(Texto apresentado)

━━━━

5. Oferece interesse observar a evolução que se tem operado em relação à Câmara Corporativa. A esta compete relatar e dar parecer sobre todas as propostas ou projectos de lei e sobre todas as convenções ou tratados internacionais que forem presentes à Assembleia Nacional. Também o Governo a poderá consultar sobre diplomas a publicar ou propostas de lei a apresentar àquela Assembleia.
Salazar admitiu o desenvolvimento gradual da Câmara das Corporações "tanto quanto à pureza do seu carácter representativo como ao funcionamento e influência efectiva na direcção superior do Estado" (discurso de 20 de Outubro de 1949).
Embora os textos constitucionais e a doutrina que os enforma encaminhem para o pretendido ordenamento, a verdade é que a posição da Câmara Corporativa se mantém, essencialmente, a mesma, não obstante os arranjos nos seus agrupamentos internos e a inclusão de mais interesses representados. E compreende-se esta espécie de paragem numa evolução desejada, se tivermos presente a demora com que se tem processado a institucionalização corporativa.
As coisas não poderão correr de outro modo enquanto todas as actividades da Nação não estiverem integralmente representadas nos organismos corporativos, como programàticamente se diz no artigo 20.° da Constituição.

━━━━

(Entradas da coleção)
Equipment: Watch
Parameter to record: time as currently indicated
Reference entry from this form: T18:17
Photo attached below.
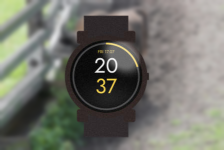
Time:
T20:37
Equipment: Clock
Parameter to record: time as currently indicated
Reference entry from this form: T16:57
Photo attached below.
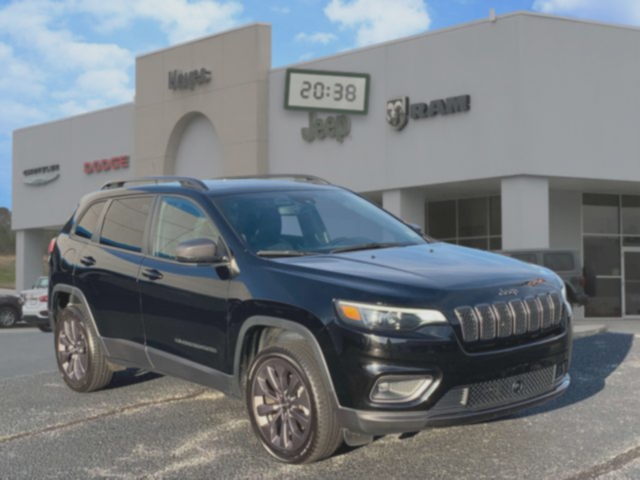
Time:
T20:38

━━━━

(Tarefas a realizar)
1/ Altere todas as entradas da coleção, trocando "Equipment" por "Dispositivo" e mantendo o resto igual. Não inclua as imagens na resposta.
2/ Dê continuidade ao texto sobre a Câmara Corporativa a partir do ponto em que termina.

(Respostas por tarefa)
1/
Dispositivo: Watch
Parameter to record: time as currently indicated
Reference entry from this form: T18:17
Photo attached below.
Time:
T20:37
Dispositivo: Clock
Parameter to record: time as currently indicated
Reference entry from this form: T16:57
Photo attached below.
Time:
T20:38

2/
A conflagração mundial, eclodida em 1939, e as crises que se lhe seguiram - tanto no domínio moral como material - dificultaram a natural expansão do regime português. Confiaram-se à organização corporativa, na falta de outra solução mais adequada, tarefas de emergência que, em larga medida, lhe eram estranhas, mas que a economia, duramente influenciada pela guerra, exigia com muita premência.
E de assinalar, porém, o facto de os membros da Câmara Corporativa em efectividade de funções fazerem parte do corpo eleitoral que designa o Chefe do Estado, solução que reduziu decisivamente, adentro da nossa fórmula presidencialista, o relevo do sufrágio universal e inorgânico adoptado entre nós.
No discurso proferido perante a Assembleia Nacional, em 2 de Dezembro do ano findo, o Sr. Presidente do Conselho afirmou que "o Governo tem buscado valorizar cada vez mais a colaboração da Câmara Corporativa na publicação dos decretos-leis; a Câmara, que durante a sua existência se revelou uma das mais úteis instituições constitucionais, continuará a ser o apoio consultivo da Assembleia Nacional e do Governo, permitindo que se exprimam autorizadamente os interesses nela representados".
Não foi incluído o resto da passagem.